* Required actions *
1. Translate into Spanish this sentence from the projectile problem: "When it is at a height of 0.5 m from the ground, it explodes into a number of pieces which follow different parabolic paths."
2. Render the entries on camera intrinsics, radial distortion and relative poses as a two-column CSV with columns "prompt" and "response," one row per entry. Put each field in double quotes, turn line breaks into spaces, and leave the pictures out.

(Excerpt to read begins)

Question

A cracker is thrown into air with a velocity of 10 m/s at an angle of 45${}^o$ with the vertical. When it is at a height of 0.5 m from the ground, it explodes into a number of pieces which follow different parabolic paths. What is the velocity of centre of mass, when it is at a height of 1 m from the ground? $(g=10m/s^2)$

• A. $4\sqrt{5}m/s$
• B. $2\sqrt{5}m/s$
• C. $4\sqrt{4}m/s$
• D. 10 m/s

Answer 1

The correct option is A $4\sqrt{5}m/s$

Since cracker explodes in mid air it does not encounter any external force so velocity of COM will remain unchanged due to explosion.
Horizontal component $=10\sin {45}^o=\frac{10}{\sqrt{2}}=5\sqrt{2}m/s$
From third equation of motion, at a height of 1 m, vertical component of velocity of center of mass $=\sqrt{{\left(5\sqrt{2}\right)}^2-2\times 10\times 1}=\sqrt{50-20}=\sqrt{30}m/s$

Hence, net velocity $=\sqrt{{\left(5\sqrt{2}\right)}^2+{\left(\sqrt{30}\right)}^2}=\sqrt{80}=4\sqrt{5}m/s$

(Excerpt to read ends)
(Available data begins)

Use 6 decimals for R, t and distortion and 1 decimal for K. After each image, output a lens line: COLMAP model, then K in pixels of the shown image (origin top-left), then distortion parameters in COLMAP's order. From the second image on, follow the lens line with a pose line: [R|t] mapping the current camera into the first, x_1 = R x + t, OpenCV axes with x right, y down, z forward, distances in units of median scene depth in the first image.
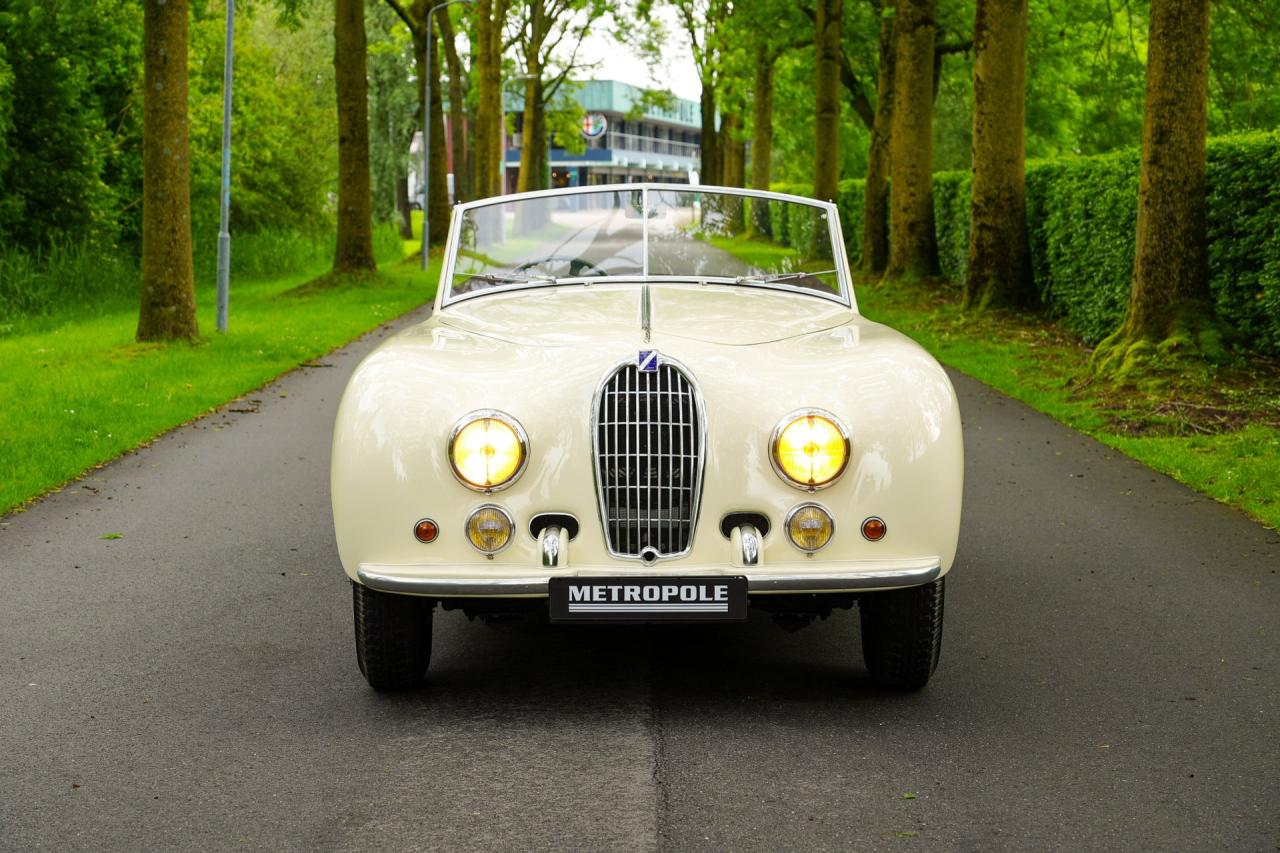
lens RADIAL K [[3597.2, 0, 644.3], [0, 3597.2, 498.0], [0, 0, 1]] dist [-0.018084, 0.682538]
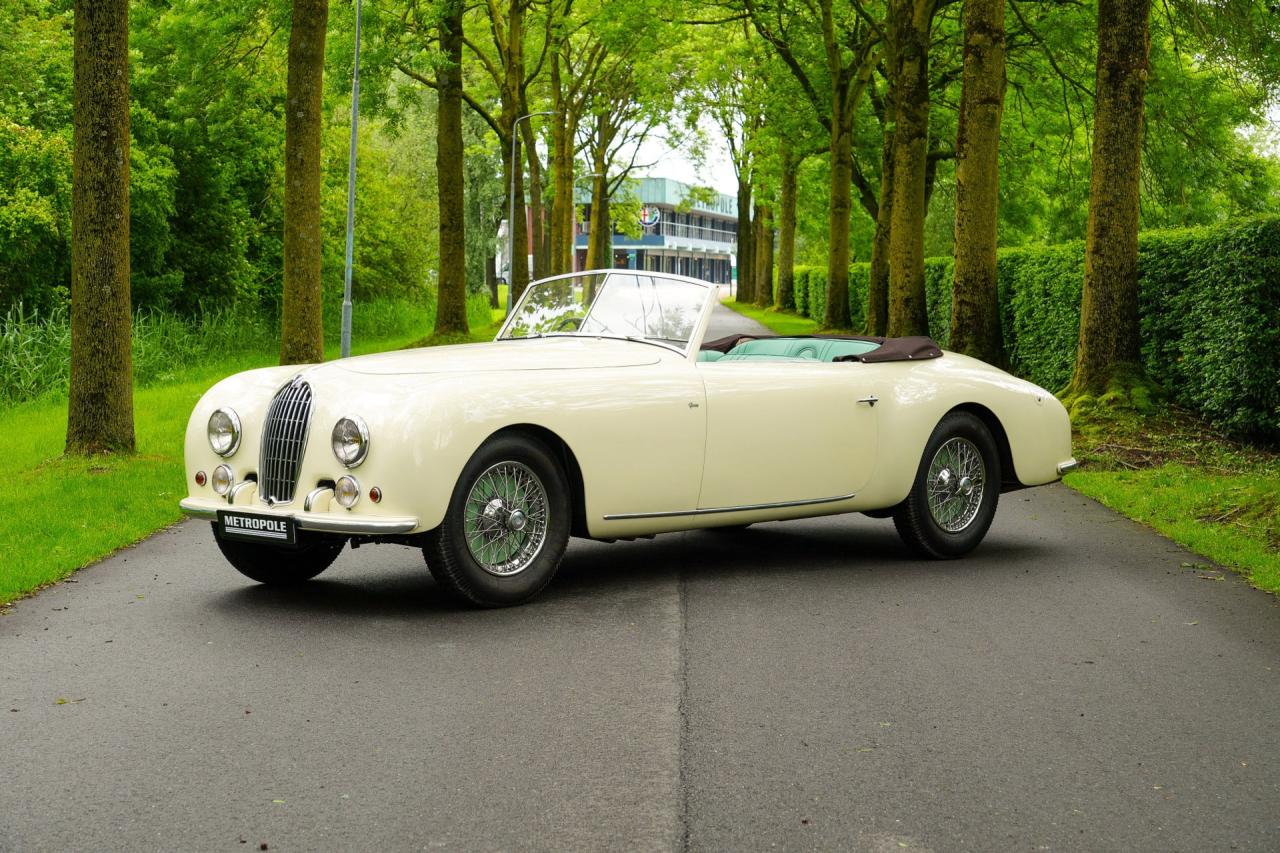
lens RADIAL K [[3597.2, 0, 644.3], [0, 3597.2, 498.0], [0, 0, 1]] dist [-0.018084, 0.682538]
pose [[0.999740, 0.010358, -0.020306, 0.010614], [-0.010762, 0.999744, -0.019888, 0.016560], [0.020095, 0.020102, 0.999596, -0.223072]]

(Available data ends)

* Responses *
1. Cuando está a una altura de 0,5 m del suelo, explota en varios fragmentos que siguen distintas trayectorias parabólicas.

2.
prompt,response
"Use 6 decimals for R, t and distortion and 1 decimal for K. After each image, output a lens line: COLMAP model, then K in pixels of the shown image (origin top-left), then distortion parameters in COLMAP's order. From the second image on, follow the lens line with a pose line: [R|t] mapping the current camera into the first, x_1 = R x + t, OpenCV axes with x right, y down, z forward, distances in units of median scene depth in the first image.","lens RADIAL K [[3597.2, 0, 644.3], [0, 3597.2, 498.0], [0, 0, 1]] dist [-0.018084, 0.682538] lens RADIAL K [[3597.2, 0, 644.3], [0, 3597.2, 498.0], [0, 0, 1]] dist [-0.018084, 0.682538] pose [[0.999740, 0.010358, -0.020306, 0.010614], [-0.010762, 0.999744, -0.019888, 0.016560], [0.020095, 0.020102, 0.999596, -0.223072]]"